REQUIRED WORK: Read the data below. Then repeat all of it exactly.

-------

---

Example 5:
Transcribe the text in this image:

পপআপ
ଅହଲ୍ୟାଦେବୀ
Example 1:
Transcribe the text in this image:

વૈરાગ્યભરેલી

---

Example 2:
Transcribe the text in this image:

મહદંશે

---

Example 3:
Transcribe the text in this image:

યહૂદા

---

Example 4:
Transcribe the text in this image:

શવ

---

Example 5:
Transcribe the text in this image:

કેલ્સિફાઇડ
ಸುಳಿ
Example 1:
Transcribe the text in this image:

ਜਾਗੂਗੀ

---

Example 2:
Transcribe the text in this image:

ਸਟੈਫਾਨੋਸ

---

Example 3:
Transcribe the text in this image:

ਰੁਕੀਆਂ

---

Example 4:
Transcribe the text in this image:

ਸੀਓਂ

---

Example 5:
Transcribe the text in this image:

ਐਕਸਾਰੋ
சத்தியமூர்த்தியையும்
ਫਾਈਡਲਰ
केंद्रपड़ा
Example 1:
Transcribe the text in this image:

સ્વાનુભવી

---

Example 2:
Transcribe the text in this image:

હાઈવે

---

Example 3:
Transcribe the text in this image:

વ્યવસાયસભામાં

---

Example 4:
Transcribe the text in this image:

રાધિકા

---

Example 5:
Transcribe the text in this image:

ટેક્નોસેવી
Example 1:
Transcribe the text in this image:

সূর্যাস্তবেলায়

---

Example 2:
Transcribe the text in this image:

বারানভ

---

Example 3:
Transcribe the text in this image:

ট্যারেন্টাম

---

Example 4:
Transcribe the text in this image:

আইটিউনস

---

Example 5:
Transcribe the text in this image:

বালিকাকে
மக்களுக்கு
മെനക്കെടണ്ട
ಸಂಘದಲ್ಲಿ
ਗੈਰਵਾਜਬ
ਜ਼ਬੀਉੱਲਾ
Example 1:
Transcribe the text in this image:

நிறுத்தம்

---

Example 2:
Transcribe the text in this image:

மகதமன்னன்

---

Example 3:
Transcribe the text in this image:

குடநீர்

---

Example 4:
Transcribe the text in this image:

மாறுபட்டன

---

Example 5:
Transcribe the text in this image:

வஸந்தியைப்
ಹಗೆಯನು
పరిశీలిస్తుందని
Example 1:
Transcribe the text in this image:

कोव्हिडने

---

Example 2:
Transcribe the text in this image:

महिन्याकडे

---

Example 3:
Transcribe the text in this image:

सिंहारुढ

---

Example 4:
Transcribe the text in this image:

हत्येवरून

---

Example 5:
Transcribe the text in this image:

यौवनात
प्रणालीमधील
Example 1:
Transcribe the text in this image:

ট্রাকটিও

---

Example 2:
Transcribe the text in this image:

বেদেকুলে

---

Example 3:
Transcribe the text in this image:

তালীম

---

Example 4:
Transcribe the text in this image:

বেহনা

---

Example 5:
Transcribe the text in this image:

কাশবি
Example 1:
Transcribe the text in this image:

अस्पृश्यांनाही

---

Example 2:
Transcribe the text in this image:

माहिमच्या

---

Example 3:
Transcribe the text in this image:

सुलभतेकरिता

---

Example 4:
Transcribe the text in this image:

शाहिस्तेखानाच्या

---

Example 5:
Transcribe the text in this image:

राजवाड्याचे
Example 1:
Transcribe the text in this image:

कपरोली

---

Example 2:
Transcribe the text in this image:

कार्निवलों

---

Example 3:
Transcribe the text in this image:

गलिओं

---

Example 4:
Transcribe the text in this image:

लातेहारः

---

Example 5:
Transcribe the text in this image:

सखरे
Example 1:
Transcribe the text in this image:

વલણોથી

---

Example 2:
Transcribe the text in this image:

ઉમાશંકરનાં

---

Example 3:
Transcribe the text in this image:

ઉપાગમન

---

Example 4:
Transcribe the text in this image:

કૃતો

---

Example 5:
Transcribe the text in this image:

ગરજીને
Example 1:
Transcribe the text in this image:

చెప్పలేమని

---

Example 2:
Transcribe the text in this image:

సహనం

-------

ANSWER TO THIS EXERCISE:
---

Example 5:
Transcribe the text in this image:

পপআপ
ଅହଲ୍ୟାଦେବୀ
Example 1:
Transcribe the text in this image:

વૈરાગ્યભરેલી

---

Example 2:
Transcribe the text in this image:

મહદંશે

---

Example 3:
Transcribe the text in this image:

યહૂદા

---

Example 4:
Transcribe the text in this image:

શવ

---

Example 5:
Transcribe the text in this image:

કેલ્સિફાઇડ
ಸುಳಿ
Example 1:
Transcribe the text in this image:

ਜਾਗੂਗੀ

---

Example 2:
Transcribe the text in this image:

ਸਟੈਫਾਨੋਸ

---

Example 3:
Transcribe the text in this image:

ਰੁਕੀਆਂ

---

Example 4:
Transcribe the text in this image:

ਸੀਓਂ

---

Example 5:
Transcribe the text in this image:

ਐਕਸਾਰੋ
சத்தியமூர்த்தியையும்
ਫਾਈਡਲਰ
केंद्रपड़ा
Example 1:
Transcribe the text in this image:

સ્વાનુભવી

---

Example 2:
Transcribe the text in this image:

હાઈવે

---

Example 3:
Transcribe the text in this image:

વ્યવસાયસભામાં

---

Example 4:
Transcribe the text in this image:

રાધિકા

---

Example 5:
Transcribe the text in this image:

ટેક્નોસેવી
Example 1:
Transcribe the text in this image:

সূর্যাস্তবেলায়

---

Example 2:
Transcribe the text in this image:

বারানভ

---

Example 3:
Transcribe the text in this image:

ট্যারেন্টাম

---

Example 4:
Transcribe the text in this image:

আইটিউনস

---

Example 5:
Transcribe the text in this image:

বালিকাকে
மக்களுக்கு
മെനക്കെടണ്ട
ಸಂಘದಲ್ಲಿ
ਗੈਰਵਾਜਬ
ਜ਼ਬੀਉੱਲਾ
Example 1:
Transcribe the text in this image:

நிறுத்தம்

---

Example 2:
Transcribe the text in this image:

மகதமன்னன்

---

Example 3:
Transcribe the text in this image:

குடநீர்

---

Example 4:
Transcribe the text in this image:

மாறுபட்டன

---

Example 5:
Transcribe the text in this image:

வஸந்தியைப்
ಹಗೆಯನು
పరిశీలిస్తుందని
Example 1:
Transcribe the text in this image:

कोव्हिडने

---

Example 2:
Transcribe the text in this image:

महिन्याकडे

---

Example 3:
Transcribe the text in this image:

सिंहारुढ

---

Example 4:
Transcribe the text in this image:

हत्येवरून

---

Example 5:
Transcribe the text in this image:

यौवनात
प्रणालीमधील
Example 1:
Transcribe the text in this image:

ট্রাকটিও

---

Example 2:
Transcribe the text in this image:

বেদেকুলে

---

Example 3:
Transcribe the text in this image:

তালীম

---

Example 4:
Transcribe the text in this image:

বেহনা

---

Example 5:
Transcribe the text in this image:

কাশবি
Example 1:
Transcribe the text in this image:

अस्पृश्यांनाही

---

Example 2:
Transcribe the text in this image:

माहिमच्या

---

Example 3:
Transcribe the text in this image:

सुलभतेकरिता

---

Example 4:
Transcribe the text in this image:

शाहिस्तेखानाच्या

---

Example 5:
Transcribe the text in this image:

राजवाड्याचे
Example 1:
Transcribe the text in this image:

कपरोली

---

Example 2:
Transcribe the text in this image:

कार्निवलों

---

Example 3:
Transcribe the text in this image:

गलिओं

---

Example 4:
Transcribe the text in this image:

लातेहारः

---

Example 5:
Transcribe the text in this image:

सखरे
Example 1:
Transcribe the text in this image:

વલણોથી

---

Example 2:
Transcribe the text in this image:

ઉમાશંકરનાં

---

Example 3:
Transcribe the text in this image:

ઉપાગમન

---

Example 4:
Transcribe the text in this image:

કૃતો

---

Example 5:
Transcribe the text in this image:

ગરજીને
Example 1:
Transcribe the text in this image:

చెప్పలేమని

---

Example 2:
Transcribe the text in this image:

సహనం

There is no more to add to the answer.